The second major pitfall of python was on the application packaging and deployment side. I made one decision early on, that sealed my fate; this project would use python, it would be packaged into a standalone application, and it had to be an .exe. This last requirement meant using another framework, the extremely helpful, but nonetheless imperfect, auto-py-to-exe, which simply provided a convenient interface to the actual bundling software of pyinstaller. Thus, executables were possible; but still limited. To release a new version of the software, I would generate the new exe… then zip it, and email the zip to the users. To prevent people using an out of date software, a version number would be hidden inside the code and compared against a database query; if the versions did not match upon connection to the database, the software would warn the user to update their software, then close itself. Similar such logic controlled the access of users to restricted functionalities; a master list in the database would track all users based on their username (the database itself only being accessible via intranet), allowing only recognized users to use certain features within the software, and only specifically authorized users to use others. But despite all this, the release process was still “copy this file from your email, manually extract it, and please delete the older version”. So much progress in some places, so little in others.

Electron

In my final term at school, having taken classes which finally covered the proper usage of SQL, and another which created a very basic familiarity with Node.js, an idea came about; web-styled software design. Interfaces created in css and html are by far the most intuitive and high-quality with the least wasted effort; they are pillars of web-design for a reason, and are capable of seriously advanced interfaces. And with ES6, javascript had finally evolved into a language that was not only usable, but has some genuine advantages over more heavyweight languages. But how to make a software that utilizes the best of these modern tools? Electron. After some google searching, it showed up in the results; and I was shocked to see that my own favorite IDE, Visual Studio Code, is written in it. A software which has everything that I wanted mine to have; an installer, an auto-updater, a responsive and modern interface, and ui design experience from this decade.

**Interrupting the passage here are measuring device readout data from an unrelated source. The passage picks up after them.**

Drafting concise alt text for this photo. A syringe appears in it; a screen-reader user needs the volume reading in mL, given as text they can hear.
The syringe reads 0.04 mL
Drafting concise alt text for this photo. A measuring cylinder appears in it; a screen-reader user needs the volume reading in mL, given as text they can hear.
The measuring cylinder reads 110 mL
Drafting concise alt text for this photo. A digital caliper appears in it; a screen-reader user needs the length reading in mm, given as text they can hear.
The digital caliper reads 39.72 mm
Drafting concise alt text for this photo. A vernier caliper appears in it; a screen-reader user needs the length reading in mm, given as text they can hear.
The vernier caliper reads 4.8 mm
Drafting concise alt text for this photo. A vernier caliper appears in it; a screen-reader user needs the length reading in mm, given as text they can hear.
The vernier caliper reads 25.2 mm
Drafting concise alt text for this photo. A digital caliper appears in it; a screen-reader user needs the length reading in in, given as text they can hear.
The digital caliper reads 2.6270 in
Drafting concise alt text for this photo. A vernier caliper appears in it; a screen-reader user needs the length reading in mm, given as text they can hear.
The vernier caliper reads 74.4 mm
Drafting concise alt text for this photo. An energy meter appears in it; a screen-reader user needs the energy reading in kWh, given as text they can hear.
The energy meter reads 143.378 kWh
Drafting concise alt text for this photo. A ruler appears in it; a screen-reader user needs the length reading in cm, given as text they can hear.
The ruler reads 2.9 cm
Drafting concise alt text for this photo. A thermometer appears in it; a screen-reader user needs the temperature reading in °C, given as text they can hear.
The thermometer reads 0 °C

Now, as a recent graduate, I am converting all my former Python code to Node.js, all my Tkinter interfaces to html, and the horrific version management, manual deployment, and drag-and-drop installation process of zip files and exes with an integrated fuction of Github’s and Node’s deployment processes, all further improved by the utilization of the electron-updater extension for automated self-updating of the software upon release on a new version.

The sql tables have been redesigned to have proper normalization (A spcialized variant of 3NF with deliberate redundant canditate keys to allow for more dynamic search and report generation queries). The software unifies the interface design of a website with the surprisingly good coding capabilities of modern javascript. And it’s all contained within a self-updating software with a proper installer, a convenient deployment process through github’s release management system, and what I hope is fundamentally sound design within. While I am confident that the future will hold even more significant leaps in design skill and understanding, I am also proud of how far things have come from that original Excel form.

A toast to the future, then; where I hope to be just as embarrassed by this code, as I am now of the code that came before. To progress! To programming! To (currently) electron!